§ Job
Retype the material exactly, starting at its very first line and ending with the line that contains "http://www.odrodzenie.org.ua/filologia/skwi", with that line included.

·····

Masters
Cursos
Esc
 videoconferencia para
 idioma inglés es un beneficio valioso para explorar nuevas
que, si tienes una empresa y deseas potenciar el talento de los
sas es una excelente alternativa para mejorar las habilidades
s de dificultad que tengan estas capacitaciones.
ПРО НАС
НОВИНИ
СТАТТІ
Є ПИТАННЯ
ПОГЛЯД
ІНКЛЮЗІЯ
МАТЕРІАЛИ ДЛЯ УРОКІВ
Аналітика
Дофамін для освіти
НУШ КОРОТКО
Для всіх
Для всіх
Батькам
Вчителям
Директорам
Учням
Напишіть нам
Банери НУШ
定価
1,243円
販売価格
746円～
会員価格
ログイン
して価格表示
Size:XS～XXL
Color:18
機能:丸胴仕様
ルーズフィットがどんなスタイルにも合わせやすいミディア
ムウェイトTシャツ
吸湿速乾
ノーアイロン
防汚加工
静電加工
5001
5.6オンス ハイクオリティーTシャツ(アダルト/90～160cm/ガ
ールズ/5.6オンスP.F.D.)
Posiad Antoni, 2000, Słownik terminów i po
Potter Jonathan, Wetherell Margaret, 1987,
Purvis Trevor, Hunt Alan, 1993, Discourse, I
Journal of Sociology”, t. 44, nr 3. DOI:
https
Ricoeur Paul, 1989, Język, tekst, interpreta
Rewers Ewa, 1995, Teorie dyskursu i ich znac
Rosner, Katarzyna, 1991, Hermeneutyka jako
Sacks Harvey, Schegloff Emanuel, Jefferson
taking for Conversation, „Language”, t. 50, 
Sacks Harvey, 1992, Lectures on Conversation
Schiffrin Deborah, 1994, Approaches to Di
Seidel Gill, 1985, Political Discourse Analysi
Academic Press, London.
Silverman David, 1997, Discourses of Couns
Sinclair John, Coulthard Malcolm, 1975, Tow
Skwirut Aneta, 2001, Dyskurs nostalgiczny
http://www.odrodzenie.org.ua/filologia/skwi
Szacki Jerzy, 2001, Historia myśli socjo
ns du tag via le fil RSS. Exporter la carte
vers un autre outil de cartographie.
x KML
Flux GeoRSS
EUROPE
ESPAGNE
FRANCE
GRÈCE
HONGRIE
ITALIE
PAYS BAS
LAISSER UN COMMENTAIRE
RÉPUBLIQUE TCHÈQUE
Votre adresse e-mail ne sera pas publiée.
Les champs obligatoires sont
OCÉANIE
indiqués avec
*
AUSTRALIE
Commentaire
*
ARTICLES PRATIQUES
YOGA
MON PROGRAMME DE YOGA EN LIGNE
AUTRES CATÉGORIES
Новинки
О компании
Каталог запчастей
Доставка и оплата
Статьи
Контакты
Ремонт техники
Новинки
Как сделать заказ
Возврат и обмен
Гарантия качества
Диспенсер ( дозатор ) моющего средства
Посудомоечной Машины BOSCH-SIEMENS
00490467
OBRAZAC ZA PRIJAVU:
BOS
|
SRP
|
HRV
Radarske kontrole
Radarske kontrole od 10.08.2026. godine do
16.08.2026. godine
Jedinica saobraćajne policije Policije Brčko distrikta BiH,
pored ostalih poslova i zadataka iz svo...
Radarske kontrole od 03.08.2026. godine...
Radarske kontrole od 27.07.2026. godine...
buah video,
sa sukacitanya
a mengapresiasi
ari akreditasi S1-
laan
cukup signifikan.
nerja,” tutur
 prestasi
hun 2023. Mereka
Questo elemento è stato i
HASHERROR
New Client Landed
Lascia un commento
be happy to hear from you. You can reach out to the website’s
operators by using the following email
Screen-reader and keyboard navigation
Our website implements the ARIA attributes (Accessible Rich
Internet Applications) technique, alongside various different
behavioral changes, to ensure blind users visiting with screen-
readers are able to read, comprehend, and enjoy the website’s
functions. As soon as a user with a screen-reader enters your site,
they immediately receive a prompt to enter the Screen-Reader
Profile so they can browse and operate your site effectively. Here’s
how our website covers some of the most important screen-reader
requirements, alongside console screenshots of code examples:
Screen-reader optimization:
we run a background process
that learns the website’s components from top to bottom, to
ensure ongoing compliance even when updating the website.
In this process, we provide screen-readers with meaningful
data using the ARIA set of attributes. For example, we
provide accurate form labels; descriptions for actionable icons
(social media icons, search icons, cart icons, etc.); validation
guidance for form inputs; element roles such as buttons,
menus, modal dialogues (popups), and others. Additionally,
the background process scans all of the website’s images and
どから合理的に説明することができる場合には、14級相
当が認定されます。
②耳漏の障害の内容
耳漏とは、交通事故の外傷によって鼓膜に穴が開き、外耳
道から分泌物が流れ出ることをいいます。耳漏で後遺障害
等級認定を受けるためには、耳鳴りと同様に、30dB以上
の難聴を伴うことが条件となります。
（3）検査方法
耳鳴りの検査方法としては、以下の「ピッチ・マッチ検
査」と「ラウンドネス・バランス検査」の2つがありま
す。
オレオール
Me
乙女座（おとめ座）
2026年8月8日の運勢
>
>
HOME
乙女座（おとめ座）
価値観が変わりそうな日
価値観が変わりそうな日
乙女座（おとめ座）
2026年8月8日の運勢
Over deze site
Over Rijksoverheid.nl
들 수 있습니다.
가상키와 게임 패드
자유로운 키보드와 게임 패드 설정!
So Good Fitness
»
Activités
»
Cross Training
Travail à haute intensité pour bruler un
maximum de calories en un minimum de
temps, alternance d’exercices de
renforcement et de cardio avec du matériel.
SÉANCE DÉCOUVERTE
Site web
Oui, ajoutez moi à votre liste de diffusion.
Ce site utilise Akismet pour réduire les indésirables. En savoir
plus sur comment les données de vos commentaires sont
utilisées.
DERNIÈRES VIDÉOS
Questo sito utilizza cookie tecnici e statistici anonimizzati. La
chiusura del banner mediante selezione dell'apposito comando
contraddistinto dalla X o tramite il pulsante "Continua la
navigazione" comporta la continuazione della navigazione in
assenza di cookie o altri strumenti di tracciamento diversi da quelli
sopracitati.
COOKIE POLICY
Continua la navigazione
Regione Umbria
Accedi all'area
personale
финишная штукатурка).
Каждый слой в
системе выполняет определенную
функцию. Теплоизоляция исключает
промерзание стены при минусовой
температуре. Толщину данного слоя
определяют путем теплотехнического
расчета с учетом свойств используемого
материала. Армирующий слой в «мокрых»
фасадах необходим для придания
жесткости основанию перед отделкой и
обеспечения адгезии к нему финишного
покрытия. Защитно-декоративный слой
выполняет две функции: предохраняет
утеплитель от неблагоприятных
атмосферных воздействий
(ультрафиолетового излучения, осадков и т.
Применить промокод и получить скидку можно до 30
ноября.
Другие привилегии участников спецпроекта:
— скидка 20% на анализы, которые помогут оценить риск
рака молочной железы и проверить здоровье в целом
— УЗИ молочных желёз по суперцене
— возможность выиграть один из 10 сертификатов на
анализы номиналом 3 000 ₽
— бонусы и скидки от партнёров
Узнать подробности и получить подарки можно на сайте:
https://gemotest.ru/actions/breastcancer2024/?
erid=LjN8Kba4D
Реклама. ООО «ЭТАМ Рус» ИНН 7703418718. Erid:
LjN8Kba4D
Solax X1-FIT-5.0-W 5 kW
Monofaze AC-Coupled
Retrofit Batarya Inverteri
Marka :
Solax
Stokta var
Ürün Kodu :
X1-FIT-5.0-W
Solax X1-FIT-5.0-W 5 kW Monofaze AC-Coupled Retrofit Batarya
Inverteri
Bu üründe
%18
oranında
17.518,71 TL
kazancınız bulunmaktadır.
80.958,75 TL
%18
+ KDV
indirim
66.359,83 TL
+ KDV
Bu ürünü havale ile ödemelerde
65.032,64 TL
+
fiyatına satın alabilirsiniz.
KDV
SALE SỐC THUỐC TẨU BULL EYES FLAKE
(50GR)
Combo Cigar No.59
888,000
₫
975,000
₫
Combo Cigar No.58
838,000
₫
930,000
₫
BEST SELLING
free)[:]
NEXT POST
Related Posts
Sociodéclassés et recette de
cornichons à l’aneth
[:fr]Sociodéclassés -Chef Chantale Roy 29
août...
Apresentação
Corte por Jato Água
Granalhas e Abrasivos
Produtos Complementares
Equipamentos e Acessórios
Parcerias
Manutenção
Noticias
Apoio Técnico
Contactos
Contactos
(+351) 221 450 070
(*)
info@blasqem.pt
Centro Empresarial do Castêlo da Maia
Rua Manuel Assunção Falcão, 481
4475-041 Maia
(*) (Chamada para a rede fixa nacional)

·····

§ Solution for this task
Masters
Cursos
Esc
 videoconferencia para
 idioma inglés es un beneficio valioso para explorar nuevas
que, si tienes una empresa y deseas potenciar el talento de los
sas es una excelente alternativa para mejorar las habilidades
s de dificultad que tengan estas capacitaciones.
ПРО НАС
НОВИНИ
СТАТТІ
Є ПИТАННЯ
ПОГЛЯД
ІНКЛЮЗІЯ
МАТЕРІАЛИ ДЛЯ УРОКІВ
Аналітика
Дофамін для освіти
НУШ КОРОТКО
Для всіх
Для всіх
Батькам
Вчителям
Директорам
Учням
Напишіть нам
Банери НУШ
定価
1,243円
販売価格
746円～
会員価格
ログイン
して価格表示
Size:XS～XXL
Color:18
機能:丸胴仕様
ルーズフィットがどんなスタイルにも合わせやすいミディア
ムウェイトTシャツ
吸湿速乾
ノーアイロン
防汚加工
静電加工
5001
5.6オンス ハイクオリティーTシャツ(アダルト/90～160cm/ガ
ールズ/5.6オンスP.F.D.)
Posiad Antoni, 2000, Słownik terminów i po
Potter Jonathan, Wetherell Margaret, 1987,
Purvis Trevor, Hunt Alan, 1993, Discourse, I
Journal of Sociology”, t. 44, nr 3. DOI:
https
Ricoeur Paul, 1989, Język, tekst, interpreta
Rewers Ewa, 1995, Teorie dyskursu i ich znac
Rosner, Katarzyna, 1991, Hermeneutyka jako
Sacks Harvey, Schegloff Emanuel, Jefferson
taking for Conversation, „Language”, t. 50, 
Sacks Harvey, 1992, Lectures on Conversation
Schiffrin Deborah, 1994, Approaches to Di
Seidel Gill, 1985, Political Discourse Analysi
Academic Press, London.
Silverman David, 1997, Discourses of Couns
Sinclair John, Coulthard Malcolm, 1975, Tow
Skwirut Aneta, 2001, Dyskurs nostalgiczny
http://www.odrodzenie.org.ua/filologia/skwi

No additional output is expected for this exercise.